Assigned task 1 >> Decide whether each statement agrees with the passage on existing systems, answering yes or no and quoting the words of the passage that settle it: (a) perf-sidecar-injector needs privileged permission to run its perf container; (b) kubectl-flame supports the containerd runtime; (c) every command-line argument of kubectl-flame's perf can be changed.

Text for analysis >>

Start of Block

This section lists some existing systems and explains why they are not used.

- [IBM/perf-sidecar-injector](https://github.com/IBM/perf-sidecar-injector)
- perf-sidecar-injector is a mutating webhook that adds a perf container as a sidecar container
- perf-sidecar-injector requires privileged permission to run the perf container
- To access the target container from the sidecar, the Pod setting `shareProcessNamespace` must be enabled.
Enabling `shareProcessNamespace` settings allows other containers in the pod to see environment variables and file systems.
Some tenant may not accept this case.
- [yahoo/kubectl-flame](https://github.com/yahoo/kubectl-flame)
- kubectl-flame is a kubectl plugin that allows profiling of applications on kubernetes
- kubectl-flame performs profiling of NodeJS applications by using perf.
- The command-line arguments of kubectl-flame's perf are hard-coded and the arguments cannot be changed except for the execution time.
<https://github.com/yahoo/kubectl-flame/blob/master/agent/profiler/perf.go#L60>
- kubectl-flame only supports docker runtime and does not support containerd runtime.
<https://github.com/yahoo/kubectl-flame/issues/51>
- [iovisor/kubectl-trace](https://github.com/iovisor/kubectl-trace)

End of Block

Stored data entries
Start of Block

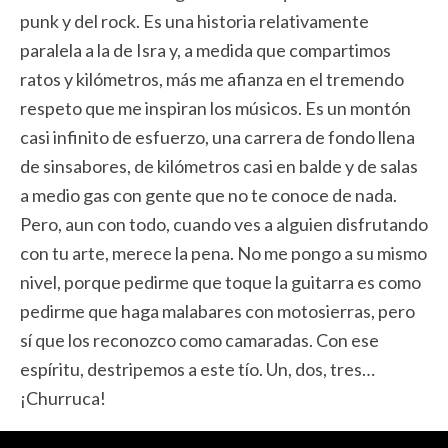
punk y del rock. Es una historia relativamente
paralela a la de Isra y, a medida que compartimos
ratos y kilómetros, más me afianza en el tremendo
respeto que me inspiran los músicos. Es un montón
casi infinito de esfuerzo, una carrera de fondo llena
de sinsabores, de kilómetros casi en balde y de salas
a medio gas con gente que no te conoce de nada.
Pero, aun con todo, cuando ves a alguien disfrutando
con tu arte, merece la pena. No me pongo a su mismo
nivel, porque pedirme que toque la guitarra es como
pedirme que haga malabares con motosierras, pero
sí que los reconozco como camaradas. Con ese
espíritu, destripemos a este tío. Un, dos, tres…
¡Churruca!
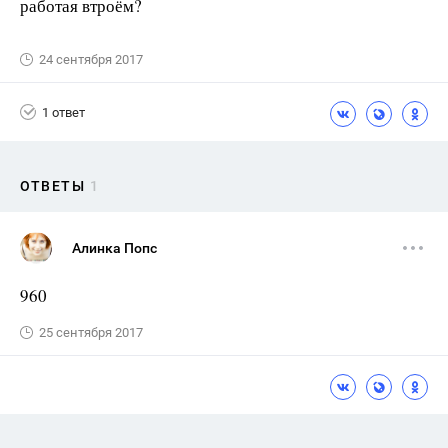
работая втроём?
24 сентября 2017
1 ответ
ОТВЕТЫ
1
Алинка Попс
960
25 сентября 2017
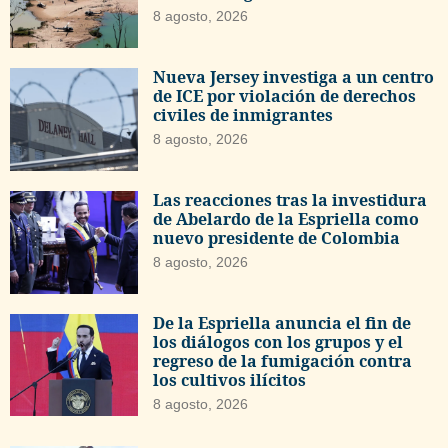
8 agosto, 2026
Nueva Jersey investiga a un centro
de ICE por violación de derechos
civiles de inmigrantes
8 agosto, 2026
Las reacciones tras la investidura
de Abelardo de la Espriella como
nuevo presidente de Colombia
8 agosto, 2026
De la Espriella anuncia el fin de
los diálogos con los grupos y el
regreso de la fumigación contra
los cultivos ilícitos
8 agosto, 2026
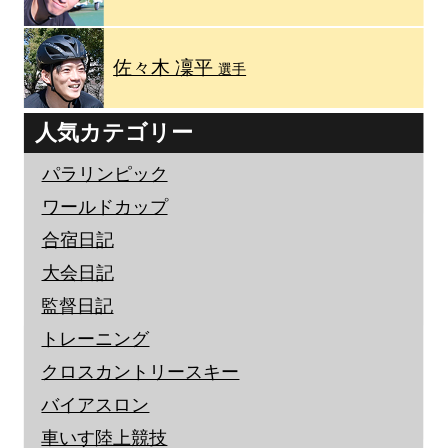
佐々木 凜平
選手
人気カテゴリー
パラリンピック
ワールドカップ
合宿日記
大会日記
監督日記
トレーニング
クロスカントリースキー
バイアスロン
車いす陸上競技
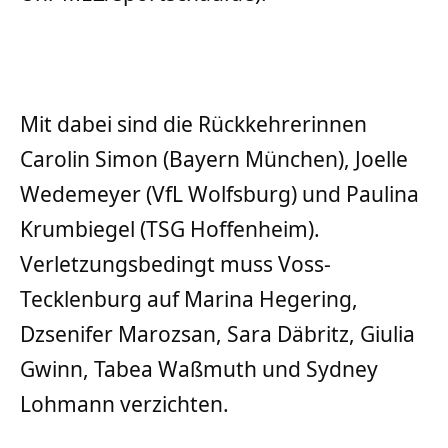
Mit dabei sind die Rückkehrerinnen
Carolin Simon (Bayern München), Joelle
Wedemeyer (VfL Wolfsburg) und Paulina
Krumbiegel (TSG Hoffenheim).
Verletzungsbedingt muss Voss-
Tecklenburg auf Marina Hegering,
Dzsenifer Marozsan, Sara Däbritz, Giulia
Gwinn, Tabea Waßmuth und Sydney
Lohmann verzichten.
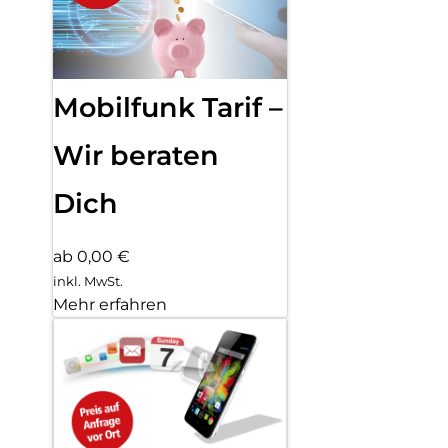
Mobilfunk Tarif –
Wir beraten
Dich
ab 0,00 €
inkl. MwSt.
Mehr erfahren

End of Block

Assigned task 2 >> Quote the lines of the rows from the line containing "Mobilfunk Tarif –" through the last line of the rows, including both.

Answer 1 >>
(a) Yes: "perf-sidecar-injector requires privileged permission to run the perf container"
(b) No: "kubectl-flame only supports docker runtime and does not support containerd runtime."
(c) No: "the arguments cannot be changed except for the execution time."

Answer 2 >>
Mobilfunk Tarif –
Wir beraten
Dich
ab 0,00 €
inkl. MwSt.
Mehr erfahren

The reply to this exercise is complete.